_PROBLEM DETAILS_. Within the records below, filter for lines carrying the word "plynů" and copy them.

[Recorded data]
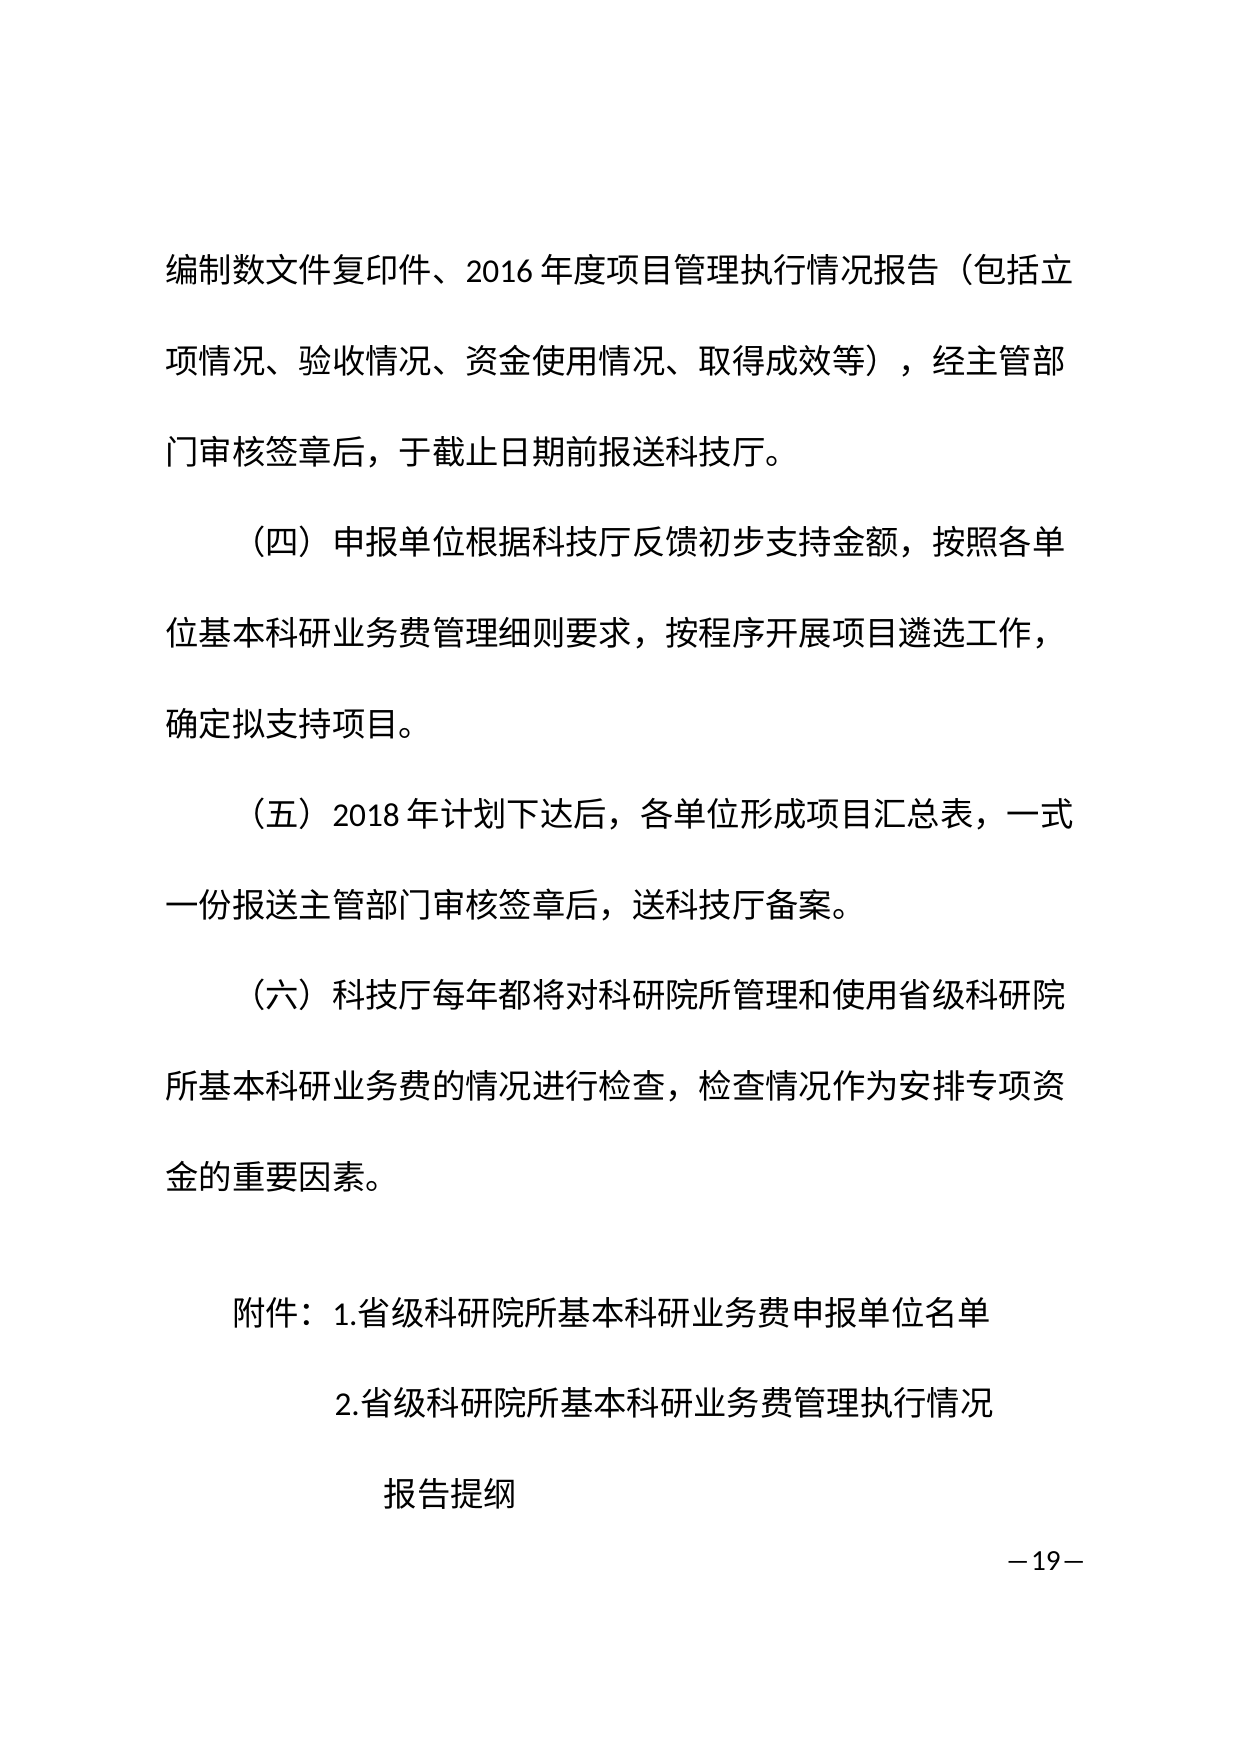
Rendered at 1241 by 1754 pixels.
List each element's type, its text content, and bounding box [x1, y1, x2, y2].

text （五）2018年计划下达后，各单位形成项目汇总表，一式一份报送主管部门审核签章后，送科技厅备案。 [165, 767, 1087, 948]
text （六）科技厅每年都将对科研院所管理和使用省级科研院所基本科研业务费的情况进行检查，检查情况作为安排专项资金的重要因素。 [165, 948, 1087, 1220]
text 2.省级科研院所基本科研业务费管理执行情况 [165, 1356, 1087, 1447]
text （四）申报单位根据科技厅反馈初步支持金额，按照各单位基本科研业务费管理细则要求，按程序开展项目遴选工作，确定拟支持项目。 [165, 495, 1087, 767]
text 报告提纲 [165, 1447, 1087, 1537]
text 附件：1.省级科研院所基本科研业务费申报单位名单 [165, 1265, 1087, 1356]
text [165, 223, 1087, 495]
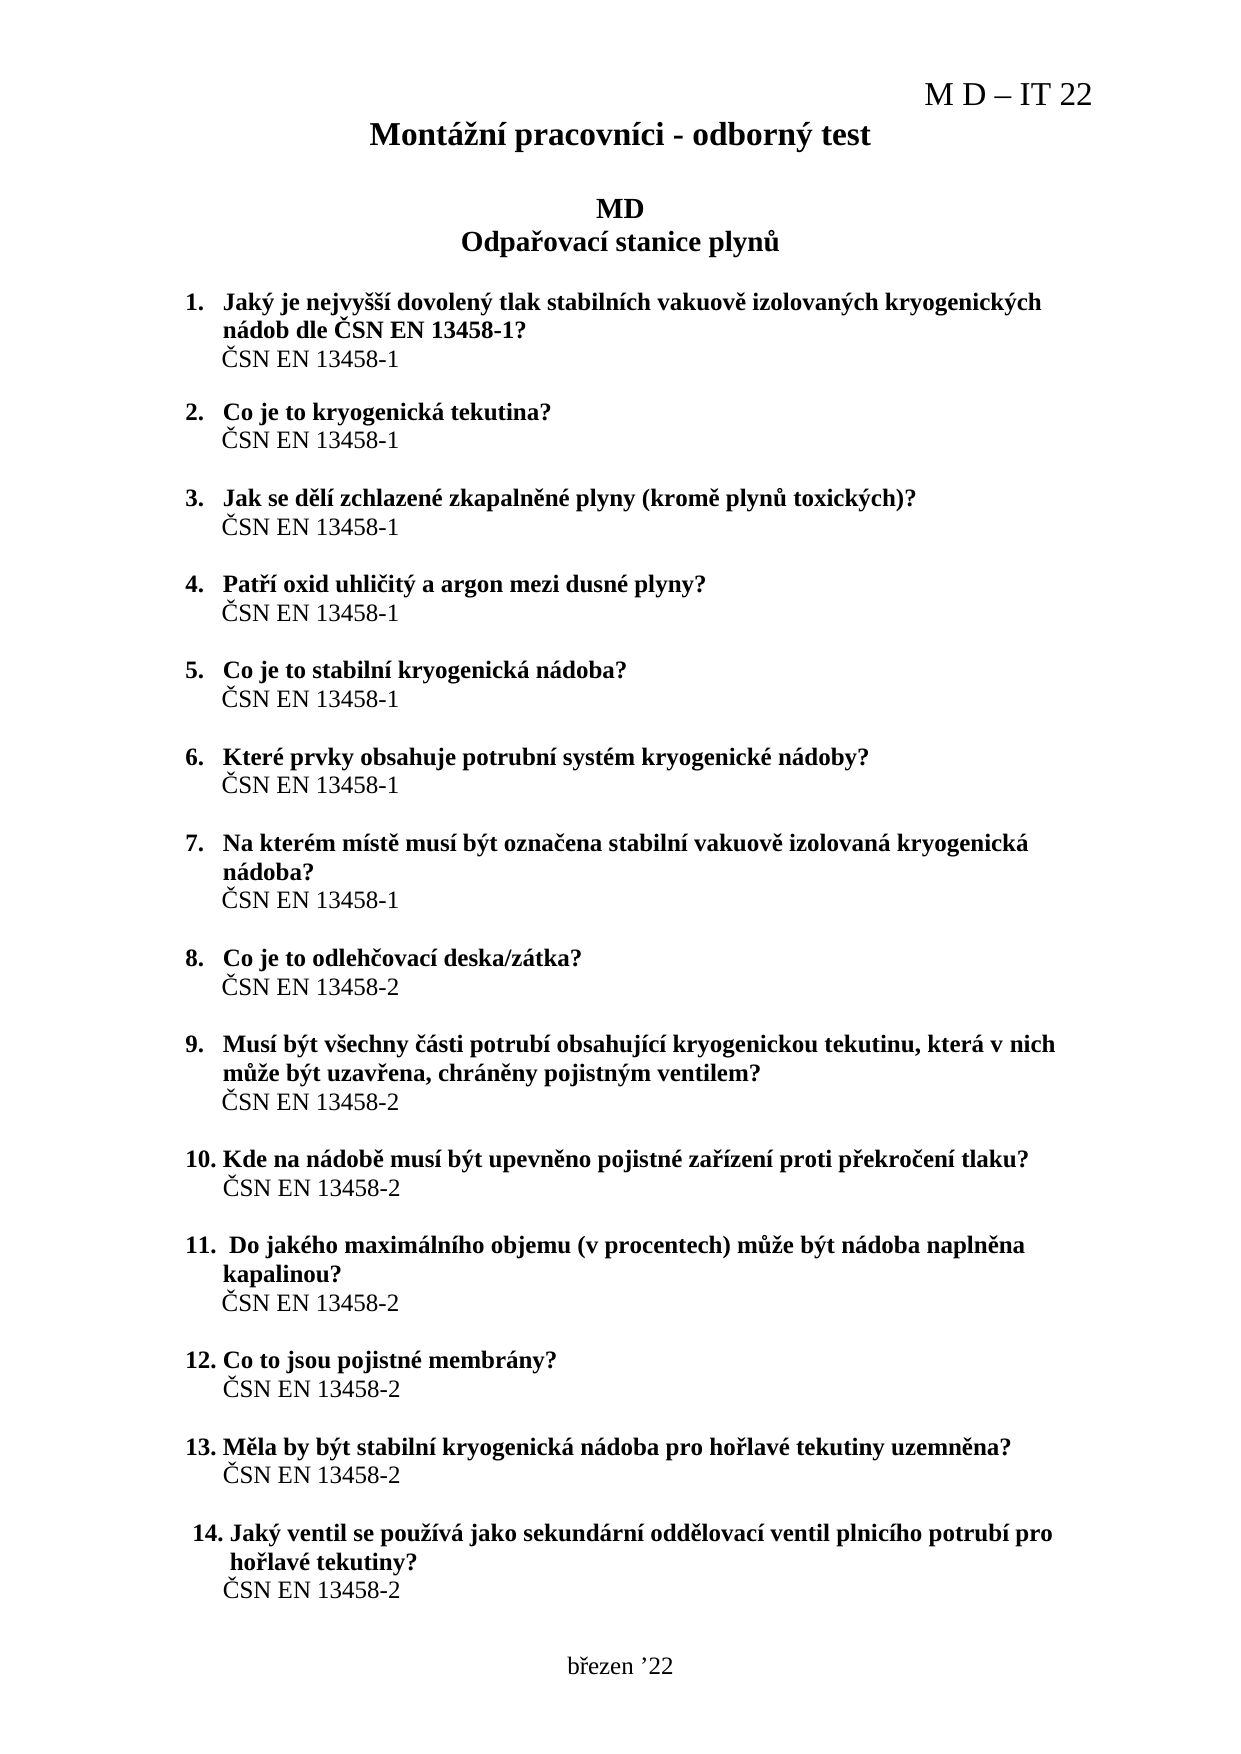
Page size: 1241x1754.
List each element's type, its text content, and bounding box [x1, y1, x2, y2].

list Které prvky obsahuje potrubní systém kryogenické nádoby? [185, 742, 1093, 770]
text Montážní pracovníci - odborný test [148, 114, 1093, 153]
list Co je to stabilní kryogenická nádoba? [185, 655, 1093, 684]
text ČSN EN 13458-1 [185, 770, 1093, 799]
text ČSN EN 13458-2 [185, 1087, 1093, 1115]
text MD [148, 191, 1093, 224]
list Patří oxid uhličitý a argon mezi dusné plyny? [185, 569, 1093, 598]
list Na kterém místě musí být označena stabilní vakuově izolovaná kryogenická nádoba? [185, 828, 1093, 885]
text ČSN EN 13458-1 [185, 512, 1093, 540]
list Do jakého maximálního objemu (v procentech) může být nádoba naplněna kapalinou? [185, 1230, 1093, 1288]
list Musí být všechny části potrubí obsahující kryogenickou tekutinu, která v nich může být uzavřena, chráněny pojistným ventilem? [185, 1029, 1093, 1087]
text ČSN EN 13458-2 [223, 1460, 1093, 1489]
list Kde na nádobě musí být upevněno pojistné zařízení proti překročení tlaku? ČSN EN 13458-2 [185, 1144, 1093, 1202]
list Co to jsou pojistné membrány? [185, 1345, 1093, 1374]
list Jak se dělí zchlazené zkapalněné plyny (kromě plynů toxických)? [185, 483, 1093, 512]
text ČSN EN 13458-1 [185, 344, 1093, 373]
list Měla by být stabilní kryogenická nádoba pro hořlavé tekutiny uzemněna? [185, 1432, 1093, 1460]
text Odpařovací stanice plynů [148, 224, 1093, 258]
text ČSN EN 13458-2 [223, 1374, 1093, 1403]
text ČSN EN 13458-1 [185, 885, 1093, 914]
text ČSN EN 13458-2 [223, 1575, 1093, 1604]
text ČSN EN 13458-1 [185, 598, 1093, 627]
text ČSN EN 13458-1 [185, 425, 1093, 454]
list Co je to kryogenická tekutina? [185, 397, 1093, 425]
text ČSN EN 13458-2 [221, 1288, 1093, 1317]
list Jaký ventil se používá jako sekundární oddělovací ventil plnicího potrubí pro hořlavé tekutiny? [192, 1518, 1093, 1575]
text ČSN EN 13458-1 [185, 684, 1093, 713]
list Co je to odlehčovací deska/zátka? [185, 943, 1093, 972]
text ČSN EN 13458-2 [185, 972, 1093, 1000]
list Jaký je nejvyšší dovolený tlak stabilních vakuově izolovaných kryogenických nádob dle ČSN EN 13458-1? [185, 287, 1093, 344]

_ANSWER TO THIS PROBLEM_.
list Jak se dělí zchlazené zkapalněné plyny (kromě plynů toxických)? [185, 483, 1093, 512]
text Odpařovací stanice plynů [148, 224, 1093, 258]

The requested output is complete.